Dali and Bunuel had a disagreement/fight/whatever, leaving the director to solely orchestrate this mad hour of audacious vignettes, threaded by a story of a man and woman who repeatedly attempt to consummate their love/lust.  Bunuel's film, his first fill length picture, is crudely made but its power to constantly surprise, and sometimes shock, remains.  Several decades and oceans of ink spilled over it have not dulled the sentiment.  The artists are quite pissed at the Catholic church, or maybe they were just looking for some rabble rousing and controversy.  They certainly got it: L'AGE D'OR was banned for forty years.

A theme: society's collectives, namely the burgeois, will crush one's will, maybe even crush love altogether.  Certainly the church is guilty.   Maybe even the very notion of religious faith.  Check that final scene, with someone who resembles Jesus and the castle in which an orgy lasted for one hundred and twenty days.  A woman in need of rescuing, but perhaps merely fated to have her scalp hanging from a crucifix.  Religious imagery is rampant in Bunuel's film, unsurprising for one immersed in the Church in his youth.  It was also a man's world, where women, children, the blind, and even dogs are merely to be discarded and abused.  Man is no better than the scorpions we see at film's opening.

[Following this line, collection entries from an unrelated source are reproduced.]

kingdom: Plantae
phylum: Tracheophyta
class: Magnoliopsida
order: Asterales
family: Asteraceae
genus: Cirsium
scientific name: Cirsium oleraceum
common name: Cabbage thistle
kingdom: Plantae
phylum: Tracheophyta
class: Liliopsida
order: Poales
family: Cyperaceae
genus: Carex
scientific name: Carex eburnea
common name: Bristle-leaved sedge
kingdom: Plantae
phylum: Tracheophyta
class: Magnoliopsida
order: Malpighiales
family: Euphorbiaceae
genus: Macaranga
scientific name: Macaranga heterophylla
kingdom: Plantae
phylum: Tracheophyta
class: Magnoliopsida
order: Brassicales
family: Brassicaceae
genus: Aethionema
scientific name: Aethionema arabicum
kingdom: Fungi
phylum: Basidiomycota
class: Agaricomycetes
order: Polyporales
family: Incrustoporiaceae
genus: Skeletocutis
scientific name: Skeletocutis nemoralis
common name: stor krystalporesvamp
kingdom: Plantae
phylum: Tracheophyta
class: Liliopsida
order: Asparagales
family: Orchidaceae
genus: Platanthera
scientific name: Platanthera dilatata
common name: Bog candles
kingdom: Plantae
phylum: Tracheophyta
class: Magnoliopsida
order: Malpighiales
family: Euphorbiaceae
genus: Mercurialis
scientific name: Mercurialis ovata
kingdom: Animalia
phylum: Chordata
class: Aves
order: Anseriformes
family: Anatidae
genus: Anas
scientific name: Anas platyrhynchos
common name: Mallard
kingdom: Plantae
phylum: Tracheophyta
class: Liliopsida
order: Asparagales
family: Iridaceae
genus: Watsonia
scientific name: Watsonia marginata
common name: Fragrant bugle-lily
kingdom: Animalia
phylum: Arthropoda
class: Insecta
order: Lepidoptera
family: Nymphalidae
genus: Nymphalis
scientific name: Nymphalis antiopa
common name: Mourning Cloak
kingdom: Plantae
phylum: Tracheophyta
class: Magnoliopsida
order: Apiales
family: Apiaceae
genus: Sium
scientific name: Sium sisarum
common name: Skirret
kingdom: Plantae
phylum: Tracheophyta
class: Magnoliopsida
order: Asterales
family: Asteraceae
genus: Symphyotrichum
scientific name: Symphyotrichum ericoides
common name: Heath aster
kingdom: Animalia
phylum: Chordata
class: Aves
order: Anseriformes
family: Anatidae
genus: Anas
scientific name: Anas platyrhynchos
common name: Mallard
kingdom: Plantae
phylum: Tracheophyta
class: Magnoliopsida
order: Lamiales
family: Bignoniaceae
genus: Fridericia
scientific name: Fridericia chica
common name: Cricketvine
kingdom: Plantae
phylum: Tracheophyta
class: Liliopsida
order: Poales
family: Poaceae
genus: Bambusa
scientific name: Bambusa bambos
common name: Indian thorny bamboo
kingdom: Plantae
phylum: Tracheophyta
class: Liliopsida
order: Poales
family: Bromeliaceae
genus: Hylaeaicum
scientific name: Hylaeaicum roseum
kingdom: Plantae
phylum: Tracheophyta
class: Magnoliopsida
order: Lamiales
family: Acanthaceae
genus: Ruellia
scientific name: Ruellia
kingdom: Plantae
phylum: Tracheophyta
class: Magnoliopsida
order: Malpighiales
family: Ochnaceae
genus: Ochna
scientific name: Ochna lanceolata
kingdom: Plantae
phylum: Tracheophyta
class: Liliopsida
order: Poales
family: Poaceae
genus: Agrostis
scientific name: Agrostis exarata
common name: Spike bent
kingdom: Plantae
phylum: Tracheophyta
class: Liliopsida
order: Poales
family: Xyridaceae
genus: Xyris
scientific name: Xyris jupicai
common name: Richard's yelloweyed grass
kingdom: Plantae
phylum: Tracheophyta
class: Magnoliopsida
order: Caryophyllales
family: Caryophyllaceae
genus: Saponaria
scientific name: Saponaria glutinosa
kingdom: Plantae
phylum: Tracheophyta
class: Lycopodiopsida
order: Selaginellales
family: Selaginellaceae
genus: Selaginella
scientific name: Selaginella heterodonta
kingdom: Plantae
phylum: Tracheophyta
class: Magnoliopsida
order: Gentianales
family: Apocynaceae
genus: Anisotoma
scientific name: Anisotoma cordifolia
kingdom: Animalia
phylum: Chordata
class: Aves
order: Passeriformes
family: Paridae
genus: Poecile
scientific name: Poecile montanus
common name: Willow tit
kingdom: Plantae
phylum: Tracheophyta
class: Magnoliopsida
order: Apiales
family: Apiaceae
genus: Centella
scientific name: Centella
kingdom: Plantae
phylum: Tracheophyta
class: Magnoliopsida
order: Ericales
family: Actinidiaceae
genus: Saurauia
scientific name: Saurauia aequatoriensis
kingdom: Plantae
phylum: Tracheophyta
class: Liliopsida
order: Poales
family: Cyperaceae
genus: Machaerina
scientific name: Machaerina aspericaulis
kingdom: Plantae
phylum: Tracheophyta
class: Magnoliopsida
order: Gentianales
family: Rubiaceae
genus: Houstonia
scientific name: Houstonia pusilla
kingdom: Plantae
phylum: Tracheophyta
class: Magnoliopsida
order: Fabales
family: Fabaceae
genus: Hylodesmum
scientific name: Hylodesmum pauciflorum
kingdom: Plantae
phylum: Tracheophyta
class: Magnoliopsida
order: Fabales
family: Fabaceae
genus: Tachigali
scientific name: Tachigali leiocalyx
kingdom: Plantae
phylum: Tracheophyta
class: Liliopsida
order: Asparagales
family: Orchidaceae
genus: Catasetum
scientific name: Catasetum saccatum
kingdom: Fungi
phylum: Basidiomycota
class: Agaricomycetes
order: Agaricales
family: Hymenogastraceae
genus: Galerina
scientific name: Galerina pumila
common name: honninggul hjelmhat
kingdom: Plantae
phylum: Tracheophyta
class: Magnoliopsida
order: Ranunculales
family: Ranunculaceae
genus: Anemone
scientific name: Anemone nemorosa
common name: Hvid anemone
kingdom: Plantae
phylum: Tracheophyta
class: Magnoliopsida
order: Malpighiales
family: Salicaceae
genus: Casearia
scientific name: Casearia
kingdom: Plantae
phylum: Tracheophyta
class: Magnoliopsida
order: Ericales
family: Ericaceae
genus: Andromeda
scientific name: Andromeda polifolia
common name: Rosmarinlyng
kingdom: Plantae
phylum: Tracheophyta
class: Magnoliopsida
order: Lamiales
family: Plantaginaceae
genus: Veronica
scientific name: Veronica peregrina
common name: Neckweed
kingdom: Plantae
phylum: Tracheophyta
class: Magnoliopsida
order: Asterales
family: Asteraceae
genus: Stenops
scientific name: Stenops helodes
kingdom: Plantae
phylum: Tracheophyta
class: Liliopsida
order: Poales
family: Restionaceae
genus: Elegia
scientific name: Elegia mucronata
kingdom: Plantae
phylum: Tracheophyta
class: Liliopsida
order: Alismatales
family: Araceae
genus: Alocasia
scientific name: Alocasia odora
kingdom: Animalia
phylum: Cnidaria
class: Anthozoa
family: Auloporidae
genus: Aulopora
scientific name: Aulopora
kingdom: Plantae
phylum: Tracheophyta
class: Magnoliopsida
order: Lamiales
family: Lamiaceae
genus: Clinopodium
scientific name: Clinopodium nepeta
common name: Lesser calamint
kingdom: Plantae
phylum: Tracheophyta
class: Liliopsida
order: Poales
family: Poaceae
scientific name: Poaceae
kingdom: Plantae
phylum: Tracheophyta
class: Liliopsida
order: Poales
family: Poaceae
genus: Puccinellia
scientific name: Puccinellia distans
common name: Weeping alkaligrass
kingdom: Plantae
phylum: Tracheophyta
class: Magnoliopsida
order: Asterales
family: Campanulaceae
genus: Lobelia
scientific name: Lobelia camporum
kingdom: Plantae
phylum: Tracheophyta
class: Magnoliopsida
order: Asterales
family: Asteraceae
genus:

Obvious references, there.  Much more going on.  I'll bet every single frame means something.  The cow in the bedroom.  The giraffe statue.  The kicking of the violin down a sidewalk.  The infamous fellation of a statue's toes.  Sexual, political, religious, social mores are turned inside out.  Bunuel makes reference to Richard Wagner and the Marquis de Sade to elucidate his points.  But Luis Bunuel was an original, continuing for many years to document what beasts humans (mostly men) can be.  Governed by the basest of instincts, destroying the very civilized civilizations they seek to erect.  Squelching desires begetting desire run amok.  Destructive and a recipe for insanity.  L'AGE D'OR is a work of art that moves, and stuns.